Download or read book Decision making Strategies for Automated Driving in Urban Environments written by Antonio Artuñedo and published by Springer Nature. This book was released on 2020-04-25 with total page 205 pages. Available in PDF, EPUB and Kindle. Book excerpt: This book describes an effective decision-making and planning architecture for enhancing the navigation capabilities of automated vehicles in the presence of non-detailed, open-source maps. The system involves dynamically obtaining road corridors from map information and utilizing a camera-based lane detection system to update and enhance the navigable space in order to address the issues of intrinsic uncertainty and low-fidelity. An efficient and human-like local planner then determines, within a probabilistic framework, a safe motion trajectory, ensuring the continuity of the path curvature and limiting longitudinal and lateral accelerations. LiDAR-based perception is then used to identify the driving scenario, and subsequently re-plan the trajectory, leading in some cases to adjustment of the high-level route to reach the given destination. The method has been validated through extensive theoretical and experimental analyses, which are reported here in detail.

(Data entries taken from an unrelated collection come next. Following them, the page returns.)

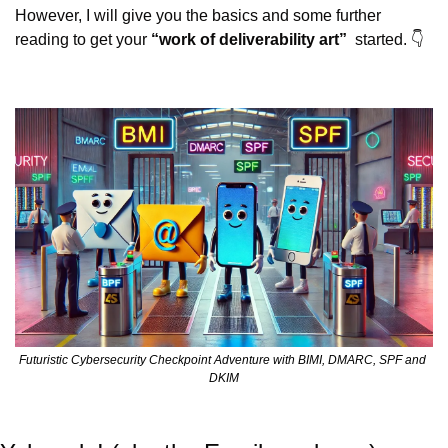
However, I will give you the basics and some further 
reading to get your 
“work of deliverability art”
  started. 👇
Futuristic Cybersecurity Checkpoint Adventure with BIMI, DMARC, SPF and 
DKIM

Download or read book Robot Motion Planning written by Jean-Claude Latombe and published by Springer Science & Business Media. This book was released on 2012-12-06 with total page 668 pages. Available in PDF, EPUB and Kindle. Book excerpt: One of the ultimate goals in Robotics is to create autonomous robots. Such robots will accept high-level descriptions of tasks and will execute them without further human intervention. The input descriptions will specify what the user wants done rather than how to do it. The robots will be any kind of versatile mechanical device equipped with actuators and sensors under the control of a computing system. Making progress toward autonomous robots is of major practical inter est in a wide variety of application domains including manufacturing, construction, waste management, space exploration, undersea work, as sistance for the disabled, and medical surgery. It is also of great technical interest, especially for Computer Science, because it raises challenging and rich computational issues from which new concepts of broad useful ness are likely to emerge. Developing the technologies necessary for autonomous robots is a formidable undertaking with deep interweaved ramifications in auto mated reasoning, perception and control. It raises many important prob lems. One of them - motion planning - is the central theme of this book. It can be loosely stated as follows: How can a robot decide what motions to perform in order to achieve goal arrangements of physical objects? This capability is eminently necessary since, by definition, a robot accomplishes tasks by moving in the real world. The minimum one would expect from an autonomous robot is the ability to plan its x Preface own motions.